■ WHAT YOU WILL DO:
For the entries that follow, state how many lines include the word "alucontrol", giving the number and nothing else.

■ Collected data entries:
·····

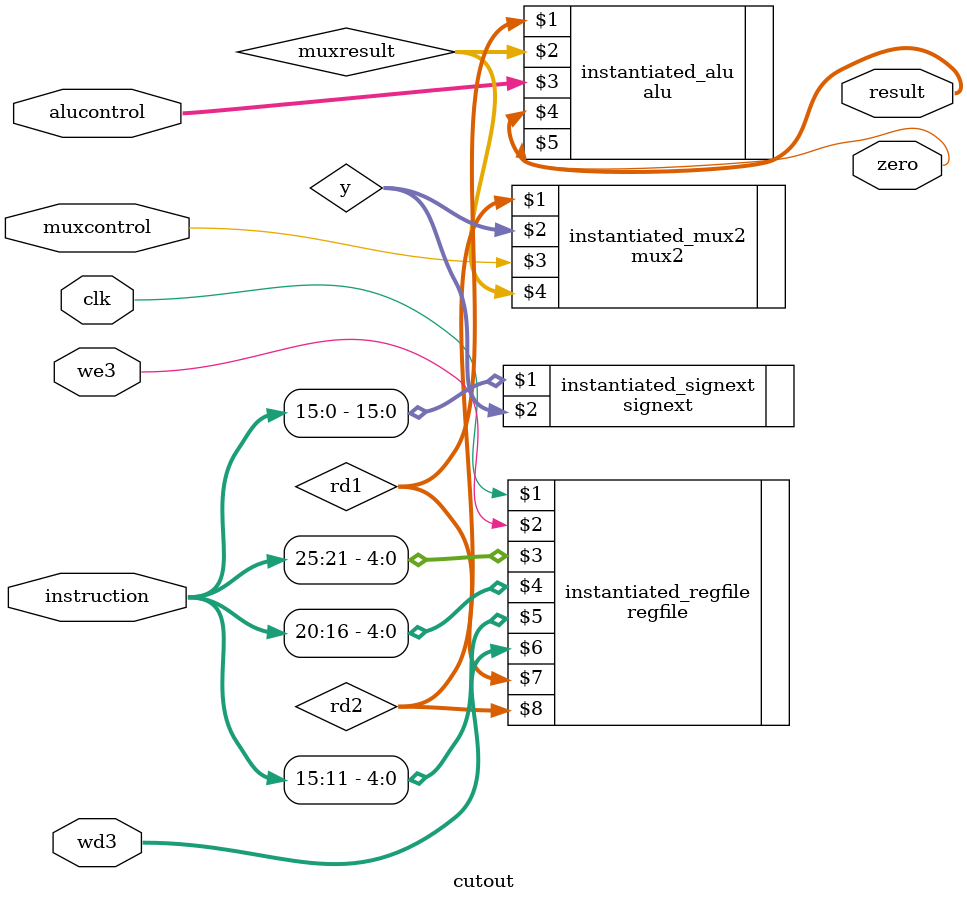
<source format=sv>
`timescale 1ns / 1ps

module cutout(input  logic [31:0] instruction, wd3,
               input logic clk, we3, muxcontrol,
               input logic [2:0] alucontrol,
               output logic zero,
               output logic [31:0]  result);

// Additional wires to connect the different modules
logic [31:0] rd1, rd2, y, muxresult;


// instantiate the different modules to be used
// regfile module
regfile instantiated_regfile(clk, we3, instruction[25:21], instruction[20:16], instruction[15:11], wd3, rd1, rd2);

// sign extend module
signext instantiated_signext(instruction[15:0], y);

// 2-way multiplexer module
mux2 #(32) instantiated_mux2(rd2, y, muxcontrol, muxresult);

// alu module
alu instantiated_alu(rd1, muxresult, alucontrol, result, zero);


endmodule
</source>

·····

■ WRITTEN RESPONSE:
2